>> Start Extract to read

# Sit tight or trade up?



## Munns (Aug 2, 2010)

Hi,

I'm constantly grappling with a real estate debate and would welcome any input.

-I live in Montreal, neighbourhood in transition. Mortgage of $330K remaining on a property valued somewhere around $750K in the current market. Property is a duplex, my family in a 2 story townhouse-type dwelling, tenant paying $1250 for a 2 bedroom flat.

We have 2 young kids, preschoolers. Love the upscale neighbourhood nearby with great amenities, proximity to downtown and a bit more peace & quiet than our current area, which is quite densely populated with some real 'characters' for lack of a better term. The type of single family dwelling we would like runs about $850K, with property taxes around double what we currently pay.

Question: Is it worth it to trade up (for quality of life), or are we better enjoying the lower housing cost and take in the nicer neighbourhood at a distance?

>> End Extract to read
>> Start Provided data

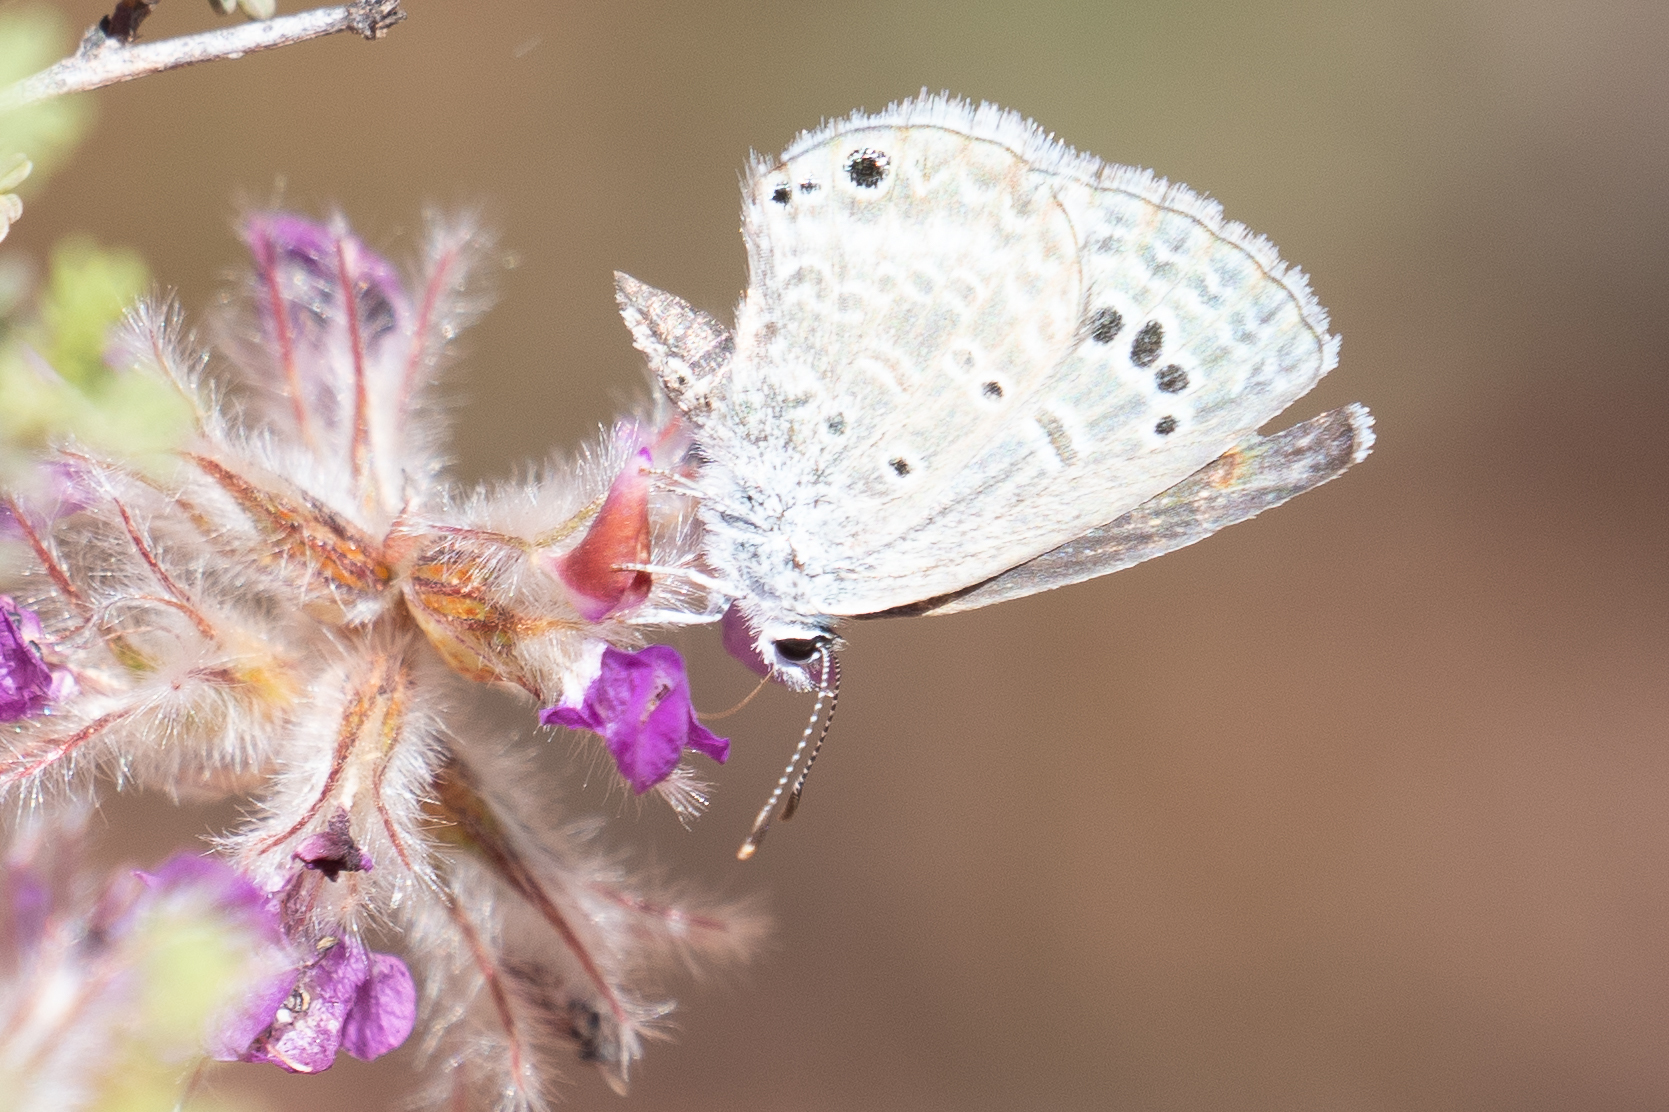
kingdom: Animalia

>> End Provided data

- _Directives_
1. Decide whether each statement agrees with the forum post about trading up, answering yes or no and quoting the words of the post that settle it: (a) The tenant pays $1250 for a two-bedroom flat. (b) The family has three school-age children. (c) Property taxes on the home they want would be about half what they pay now.
2. Copy the stretch of the forum post from "-I live in Montreal, neighbourhood" through "2 bedroom flat.".
Answer from the forum post alone, not from the data.

- _Solutions to each task_
1.
(a) Yes: "tenant paying $1250 for a 2 bedroom flat"
(b) No: "We have 2 young kids, preschoolers."
(c) No: "with property taxes around double what we currently pay"

2.
-I live in Montreal, neighbourhood in transition. Mortgage of $330K remaining on a property valued somewhere around $750K in the current market. Property is a duplex, my family in a 2 story townhouse-type dwelling, tenant paying $1250 for a 2 bedroom flat.